Can I use your AM cluster for my origin servers?
Technically it is possible, but that configuration is not currently supported.
After the failover takes place, will the original active AM node take back the VIP if it is back online?
Not until the new active AM node fails.
Can I use a proxy in front of the AM cluster?
Yes, however, a proxy typically forwards all requests to the AM cluster with the proxy's IP address as the source IP address. The AM uses the source IP address for persistence determination, which is required for delta optimization. All requests sent through a proxy will be handled by only one performance node. If you have two performance nodes, the other performance node will act as a standby node.
If delta optimization is not used, then the persistence parameter can be removed from the AM configuration file, and both performance nodes will be used in an active-active mode.
Limitations
The AM currently has the following limitations:
•
The performance node must listen to the same port as the virtual server. A performance node must listen on port 80 for HTTP virtual service and on port 443 for HTTPS virtual service.
•
Cookie persistence is not supported. A workaround is to use source-IP persistence, which is illustrated in the lvs.cf.example file.
•
Only one AM node is allowed to be the active AM, and only one AM node is allowed to be the standby AM node.
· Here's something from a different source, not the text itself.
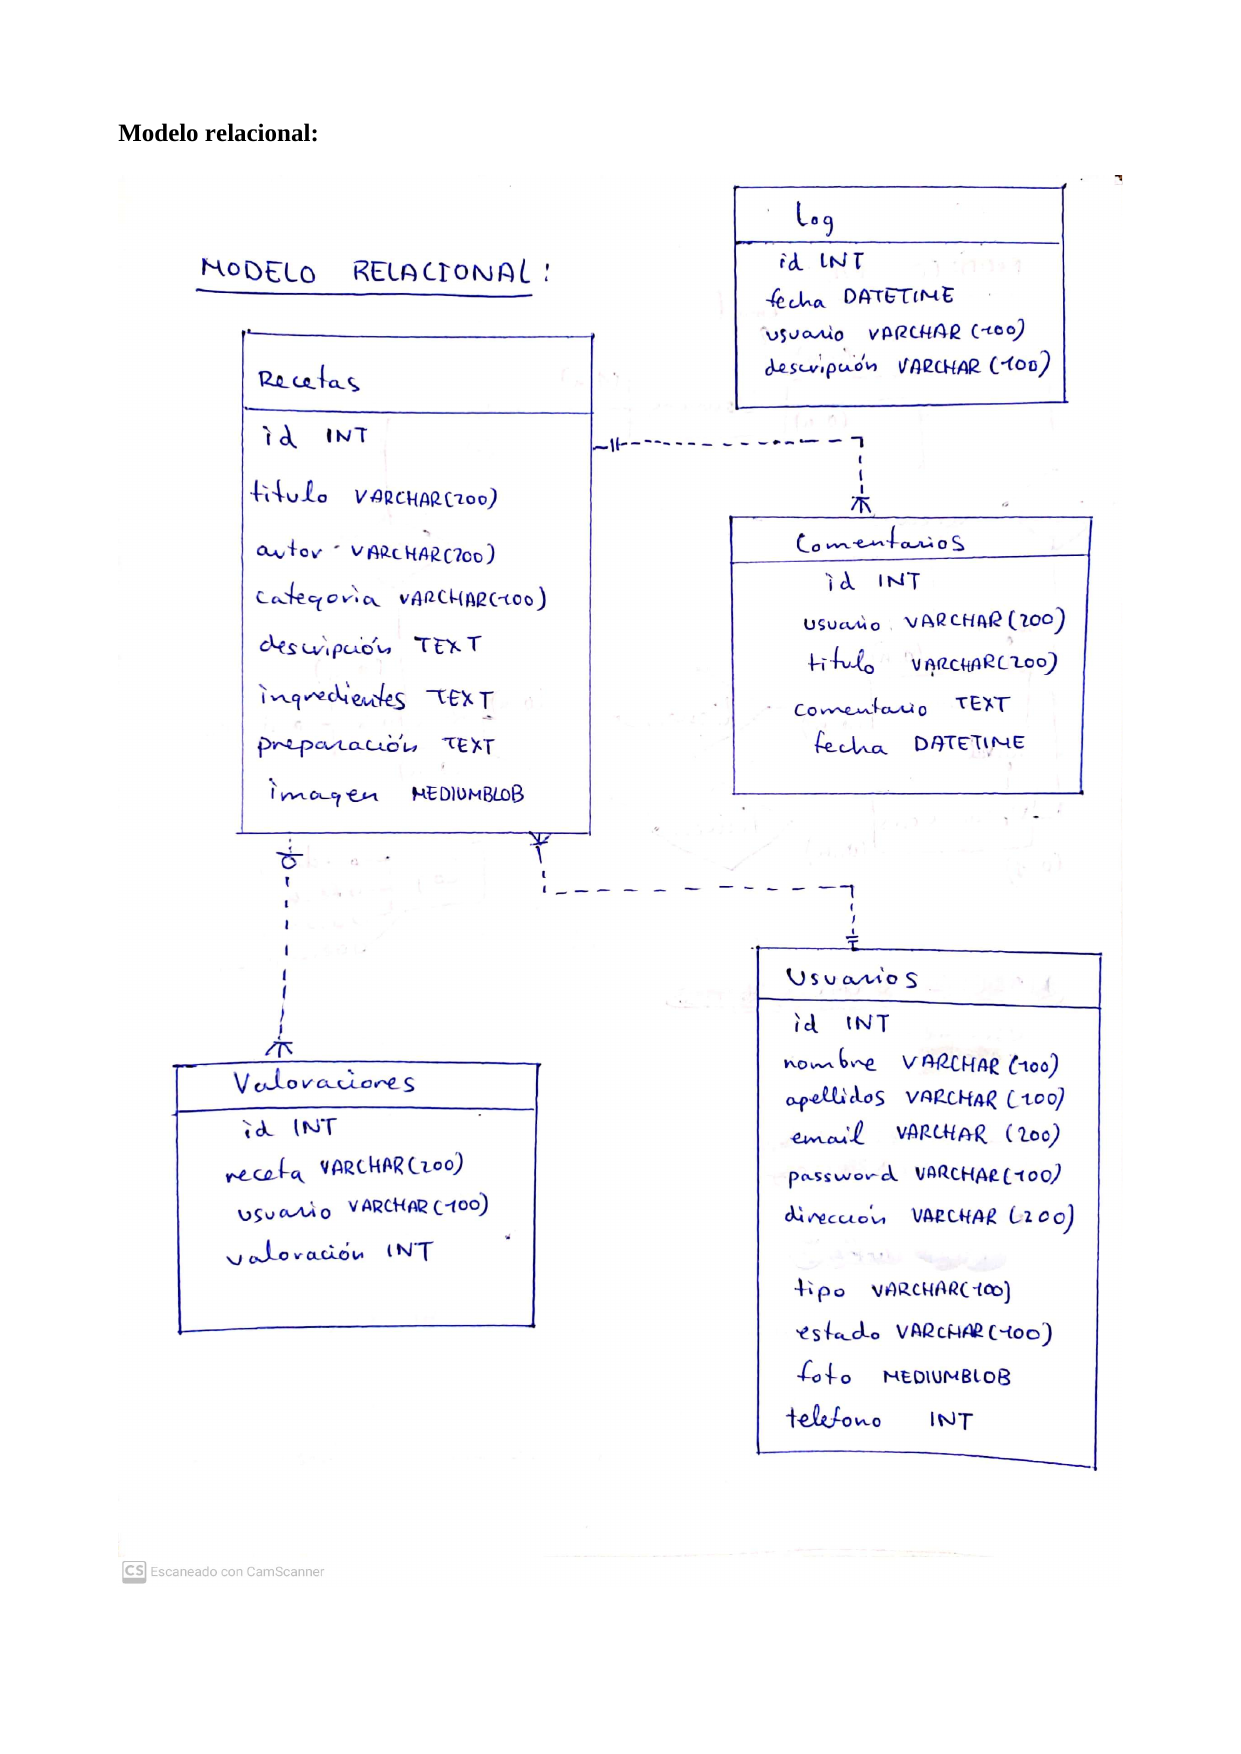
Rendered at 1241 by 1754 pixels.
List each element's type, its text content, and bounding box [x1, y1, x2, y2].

picture [118, 175, 1123, 1587]
text Modelo relacional: [118, 118, 1122, 147]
You will not have more redundancy for AM when you deploy more than two application appliances. If you deploy more than two application appliances, your performance node capacity will increase.
•
The AM scheduling algorithm only supports Weighted Least Connection (WLC) mode.
•
The performance node IP must be on the same subnet as the VIP. Separating performance nodes into a different network from the VIP is currently not supported.